Details of the scheme were posted on the Centre for Sustainable Healthcare website in December 2023.
In the post, Claire Williams, deputy clinical pharmacy manager, and Louise Bond, deputy lead medicines management technician, at Hampshire Hospitals Foundation Trust, who led the scheme, said that over the month-long trial, medications worth £6,942 were returned for re-dispensing across the 8 trial wards. They calculated this to be a saving of 2,360.28 kgCO2e, which is equivalent to 6,970 miles driven in an average car.
If this was replicated across all 45 wards run by the trust, even if applying a conservative 50% of the savings made during the trial period to all wards, the authors calculate that the trust could achieve annual savings of around £234,292 and 79.6 tonnes of CO2e.

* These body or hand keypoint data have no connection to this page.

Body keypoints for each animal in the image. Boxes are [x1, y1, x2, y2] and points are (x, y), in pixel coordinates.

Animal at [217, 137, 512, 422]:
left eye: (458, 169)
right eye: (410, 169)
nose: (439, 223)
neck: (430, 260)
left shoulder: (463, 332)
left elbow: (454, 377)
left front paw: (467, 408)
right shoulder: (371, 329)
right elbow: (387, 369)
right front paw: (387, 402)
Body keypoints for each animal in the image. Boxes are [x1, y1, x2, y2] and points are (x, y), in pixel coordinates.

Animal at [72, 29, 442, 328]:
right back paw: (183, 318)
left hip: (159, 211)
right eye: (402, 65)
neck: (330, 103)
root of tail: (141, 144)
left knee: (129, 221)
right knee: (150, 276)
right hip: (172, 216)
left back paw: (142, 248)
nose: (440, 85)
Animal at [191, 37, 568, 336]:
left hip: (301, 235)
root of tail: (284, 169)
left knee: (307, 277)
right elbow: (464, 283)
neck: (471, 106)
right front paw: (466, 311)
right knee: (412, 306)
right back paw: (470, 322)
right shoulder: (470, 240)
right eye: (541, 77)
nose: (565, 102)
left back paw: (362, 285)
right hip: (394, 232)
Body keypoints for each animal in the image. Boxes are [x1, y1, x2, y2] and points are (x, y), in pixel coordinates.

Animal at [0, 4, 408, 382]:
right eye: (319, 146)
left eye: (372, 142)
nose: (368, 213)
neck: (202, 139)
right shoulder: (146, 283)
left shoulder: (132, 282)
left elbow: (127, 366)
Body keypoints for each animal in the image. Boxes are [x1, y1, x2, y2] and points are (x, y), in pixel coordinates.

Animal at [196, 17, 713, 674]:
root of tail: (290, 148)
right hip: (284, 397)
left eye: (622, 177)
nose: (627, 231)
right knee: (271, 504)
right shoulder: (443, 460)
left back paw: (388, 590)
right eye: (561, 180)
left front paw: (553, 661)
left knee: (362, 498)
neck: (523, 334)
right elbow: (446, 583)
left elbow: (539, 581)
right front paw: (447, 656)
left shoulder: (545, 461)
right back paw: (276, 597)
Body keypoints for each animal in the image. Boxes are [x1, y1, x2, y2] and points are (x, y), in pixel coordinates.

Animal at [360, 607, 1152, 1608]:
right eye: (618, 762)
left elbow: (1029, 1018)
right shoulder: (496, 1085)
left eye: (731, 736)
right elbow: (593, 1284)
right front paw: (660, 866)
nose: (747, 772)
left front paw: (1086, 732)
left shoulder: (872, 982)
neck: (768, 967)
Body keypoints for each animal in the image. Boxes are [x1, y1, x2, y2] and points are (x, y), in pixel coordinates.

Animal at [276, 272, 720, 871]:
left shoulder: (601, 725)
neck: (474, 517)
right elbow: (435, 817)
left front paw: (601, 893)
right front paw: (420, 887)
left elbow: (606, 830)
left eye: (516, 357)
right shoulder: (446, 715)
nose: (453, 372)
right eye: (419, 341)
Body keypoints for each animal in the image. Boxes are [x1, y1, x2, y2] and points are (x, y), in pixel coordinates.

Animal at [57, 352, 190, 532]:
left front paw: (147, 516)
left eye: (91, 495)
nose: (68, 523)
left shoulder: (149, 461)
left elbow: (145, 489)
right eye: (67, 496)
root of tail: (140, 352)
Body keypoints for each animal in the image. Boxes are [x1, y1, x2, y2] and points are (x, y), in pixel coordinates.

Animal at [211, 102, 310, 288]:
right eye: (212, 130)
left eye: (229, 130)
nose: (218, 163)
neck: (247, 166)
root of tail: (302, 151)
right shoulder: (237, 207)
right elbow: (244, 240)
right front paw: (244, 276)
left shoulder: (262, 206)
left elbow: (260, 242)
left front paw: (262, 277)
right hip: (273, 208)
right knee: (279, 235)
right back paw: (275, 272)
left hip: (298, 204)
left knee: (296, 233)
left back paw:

As well as sustainability improvements and financial savings, the scheme also led to other improvements for the trust’s pharmacy teams, according to the scheme’s leaders.
“Socially, the project increased awareness amongst ward teams of how pharmacy works and that we can be an integral part of the ward team to support patients and medication education,” they said.
“The team became recognised on the wards they were covering due to their increased regular presence on the wards, and were asked to support in other ways which improved working relationships.”